Наверное, произошла ошибка. Сеть оранжевая, а рыба внутри — нет. Ни костистых голов, ни больших глаз. То есть, конечно, у некоторых все это есть. Там и сям в просторной темной сети вспыхивают ярко-оранжевые пятна.

Это не улов, а прилов. Целый автобус прилова. Тонны другой рыбы, кальмаров, осьминогов, ракообразных, кораллов, актиний, — невероятная пестрота и разнообразие. По сути, у вываленной на палубу поблескивающей груды морских тварей есть только одно общее: все они или умерли, или умирают.

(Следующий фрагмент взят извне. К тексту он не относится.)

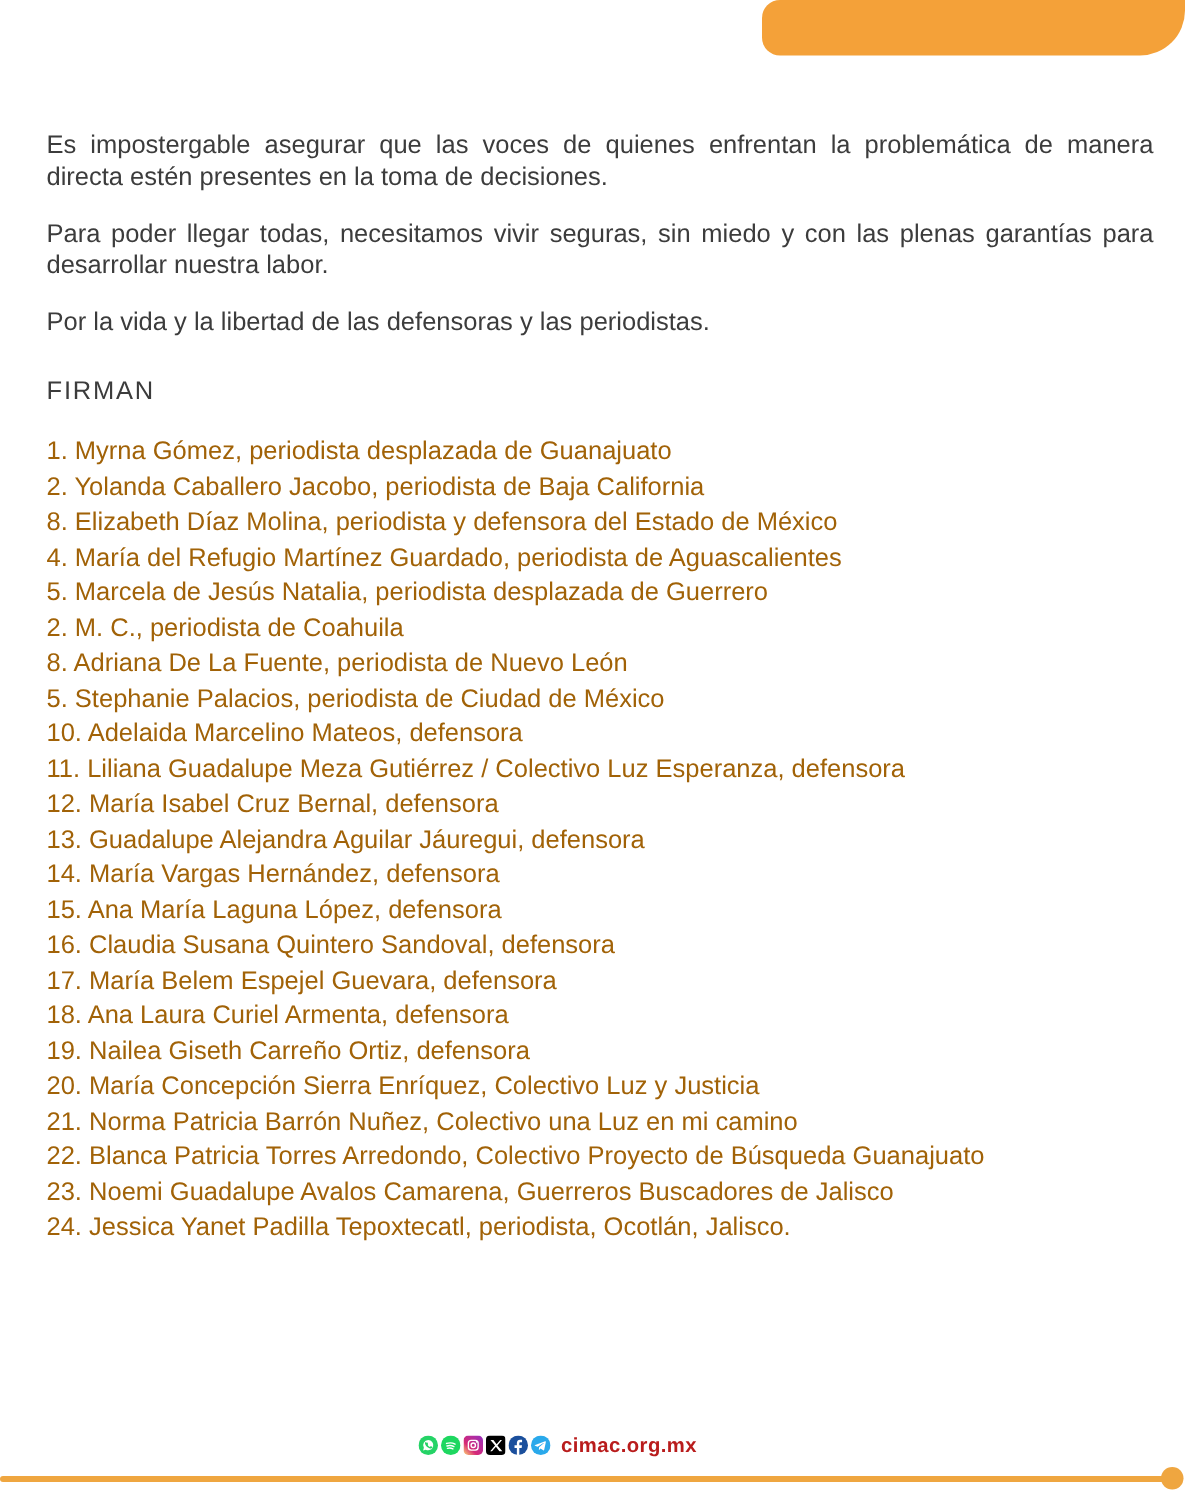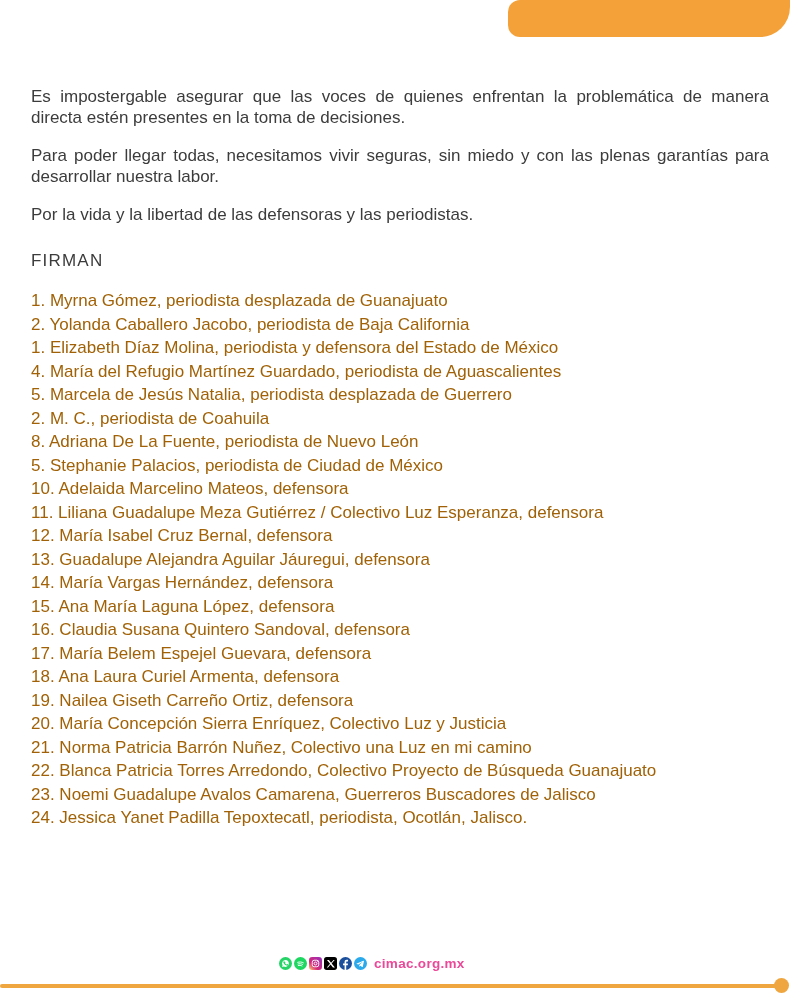"1. Elizabeth Díaz Molina, periodista" li { text: 1 -> 8 }
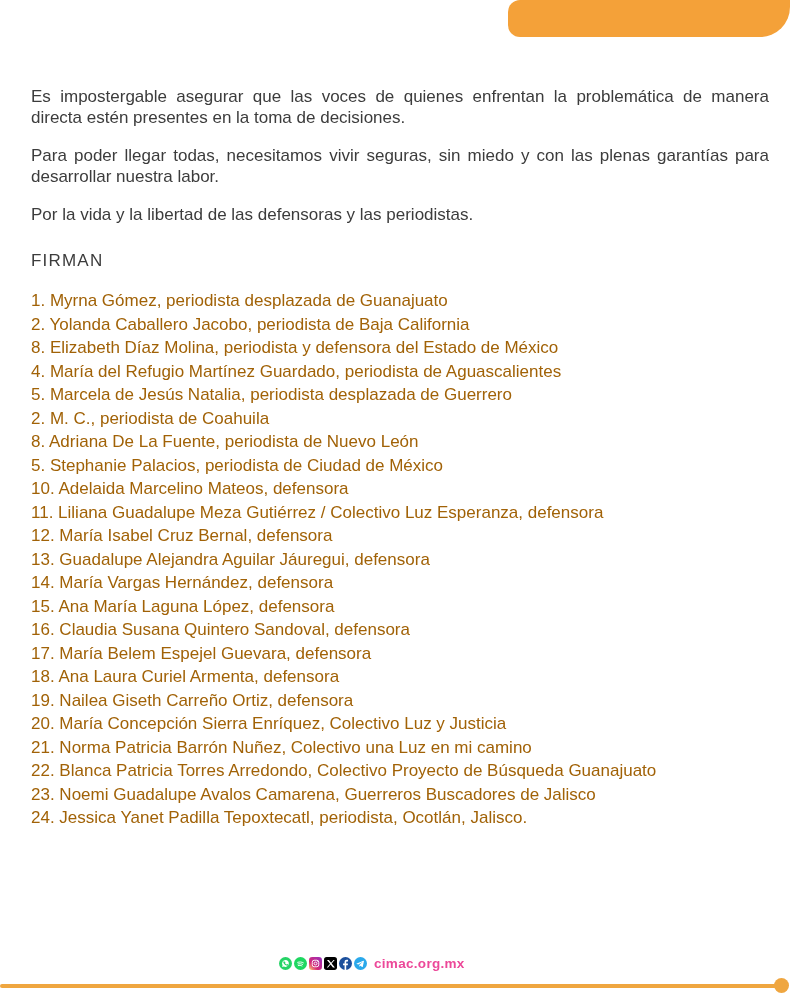"cimac.org.mx" .site { color: #ec4899 -> #b91c1c }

Эко пыталась научить меня телепатическому общению с животными, но раньше у меня это совсем не получалось.

А теперь за долю секунды неизвестная потайная дверца в мозгу взяла и распахнулась. И я все слышу. И чувствую. Не спрашивайте, как можно почувствовать звук или мысль, — у меня это получается так же, как чувствуешь всем телом раскат грома. Слышу — и меня бросает в дрожь, а лопата падает на палубу.

По палубе ледяным ветром проносится холодный СТОООООННН чистой первобытной боли. Я никогда раньше такого не слышал, но почему-то точно знаю, что это — агония миллионов живых существ, которых оторвали от рифа, втиснули в трал и которые теперь умирают от резкого перепада давления.

Потайная дверца захлопывается с той же быстротой, с какой открылась, и я резко разворачиваюсь.

Спасибо Эко. Предчувствие удара, даже когда я ничего не вижу. Кулак прилетает из-за моей спины, и, резко повернувшись в последнюю секунду всем телом, я избегаю самого неприятного. Это Одноглазый Старпом — в прескверном настроении.

— Кончай пялиться, бери лопату и работай!

Я и работаю. И работа эта невеселая.

Солнце стоит прямо над головой и жарит тонны прилова, который я пытаюсь поскорее сбросить обратно в воду. И при этом кажется, что гора морской живности расползается, разливается, плавится.

Самые тяжелые и опасные — коралловые ветви, которые попали под грузила и раскрошились. Коралловые осколки всегда острые, но одна разновидность — ее матросы называют жгучими кораллами — и вправду обжигает при прикосновении.

Меня шатает на скользкой палубе, когда я всаживаю лопату в гору прилова. Десять раз, потом сто, потом тысячу отношу к борту по двадцать фунтов и вываливаю обратно в океан.

Я стараюсь не смотреть на лопату, не глядеть на то, что там шевелится и мучается. Но иногда это невозможно. Часто приходится разделить то, что переплелось друг с другом или перемешалось в сети.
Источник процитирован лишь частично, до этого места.